Mr Rattenbury said his mother had rented a Fluffy house in Musgrave Street, Yarralumla, from about 1985 to 1990, when he was a teenager. They had moved out just before the remediation. He hadn't known it was a Fluffy house until his mother called him a couple of months ago with the news.
Mr Rattenbury was reluctant to speak in detail about his family's situation, insisting his story was just one of thousands.
"This is not a story about a terrible thing for me, this is something that's played out through this city over a long period of time for a lot of people.
"And there's a long way to go on this story. We will see people diagnosed and we don't know who but people will be diagnosed for many years to come and for some people that will be in the back of their minds. Hopefully not too many. People shouldn't let their lives be constrained by this, but it will rattle around."

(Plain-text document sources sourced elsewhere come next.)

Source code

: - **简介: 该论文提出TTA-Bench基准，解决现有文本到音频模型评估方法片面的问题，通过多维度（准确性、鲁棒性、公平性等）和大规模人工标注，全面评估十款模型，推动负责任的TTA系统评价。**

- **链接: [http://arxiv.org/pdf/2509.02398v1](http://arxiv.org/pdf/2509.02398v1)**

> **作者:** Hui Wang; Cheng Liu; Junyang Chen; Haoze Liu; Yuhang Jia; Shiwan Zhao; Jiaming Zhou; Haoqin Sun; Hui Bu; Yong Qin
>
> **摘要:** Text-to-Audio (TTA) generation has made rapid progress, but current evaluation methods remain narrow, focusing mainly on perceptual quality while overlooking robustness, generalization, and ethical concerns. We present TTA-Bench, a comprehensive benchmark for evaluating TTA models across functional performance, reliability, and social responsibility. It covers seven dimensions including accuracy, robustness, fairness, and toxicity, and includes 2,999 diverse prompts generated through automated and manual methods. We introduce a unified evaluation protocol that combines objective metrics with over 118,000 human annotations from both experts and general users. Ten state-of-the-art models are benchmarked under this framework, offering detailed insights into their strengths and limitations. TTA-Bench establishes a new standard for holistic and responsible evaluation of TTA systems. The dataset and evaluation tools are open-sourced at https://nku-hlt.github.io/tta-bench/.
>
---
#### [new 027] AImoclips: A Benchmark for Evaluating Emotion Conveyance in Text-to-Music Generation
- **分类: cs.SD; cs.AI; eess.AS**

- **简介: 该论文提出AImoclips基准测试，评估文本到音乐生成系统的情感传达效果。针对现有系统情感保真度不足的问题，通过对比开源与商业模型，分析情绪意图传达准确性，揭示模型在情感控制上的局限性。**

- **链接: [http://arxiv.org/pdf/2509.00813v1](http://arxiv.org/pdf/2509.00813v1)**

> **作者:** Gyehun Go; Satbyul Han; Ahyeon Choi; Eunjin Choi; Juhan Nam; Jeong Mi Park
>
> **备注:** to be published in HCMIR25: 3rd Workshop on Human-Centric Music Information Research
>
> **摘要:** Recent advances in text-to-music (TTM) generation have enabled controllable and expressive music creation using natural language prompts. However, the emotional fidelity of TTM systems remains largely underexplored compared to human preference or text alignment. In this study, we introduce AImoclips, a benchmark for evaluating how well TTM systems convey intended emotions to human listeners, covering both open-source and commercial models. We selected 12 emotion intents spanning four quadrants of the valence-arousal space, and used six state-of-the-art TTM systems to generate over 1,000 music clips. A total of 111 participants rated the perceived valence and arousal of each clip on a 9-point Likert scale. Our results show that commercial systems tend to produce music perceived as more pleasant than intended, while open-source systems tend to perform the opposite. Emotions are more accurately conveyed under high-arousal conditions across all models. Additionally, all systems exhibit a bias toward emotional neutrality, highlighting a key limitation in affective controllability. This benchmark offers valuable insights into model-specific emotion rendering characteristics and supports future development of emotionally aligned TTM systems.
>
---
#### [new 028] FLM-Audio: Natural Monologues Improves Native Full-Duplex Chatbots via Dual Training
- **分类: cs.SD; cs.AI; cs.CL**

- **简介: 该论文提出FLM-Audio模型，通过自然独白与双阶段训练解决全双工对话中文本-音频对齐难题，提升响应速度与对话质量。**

Mr Rattenbury says parents should not have to wear the guilt.
"You see the stories now of the parents who say 'I bought this house three or four years ago, I've brought my young children into it', and the terrible sense of guilt that they convey. That's not a guilt that they should have to bear because no one knew. But that is for some people a really tough part of this story."
As well as the 1021 families living in the homes today and the many thousands who had lived in them over nearly 50 years, others played in them, visited them, worked on them, and in the case of firefighters, fought fires in them.
A Canberra Times analysis showed nearly a quarter of homes had changed hands three or more times just in the 22 years since the clean-up, not counting the 20 years before that when the asbestos insulation remained in ceilings.
"It's a shared history we all have as a community," Mr Rattenbury said, "and hopefully today puts a punctuation point on that story. It's not the end, but it is the beginning of the end."
Mr Wall said he worked in the family construction business for six years and had worked on at least two Fluffy houses he knew of, including one where the owner had been forced to leave this year because of the extent of contamination. There were probably many more he didn't know about. "It's just the nature of the work that's done in the building industry every day," he said. "The legacy of this is going to be long-lasting and far-reaching. The number of people that have potentially been exposed is unmeasurable, be it from builders doing construction work, to kids around for a birthday party playing under the house."
But he, like Mr Rattenbury, was not dwelling on his own health.
"It's the fact of it. You work with chemicals, you work in dusty, dirty places all the time. My way of thinking about it is what's done is done. You can't change it. But the unknown is what you worry about."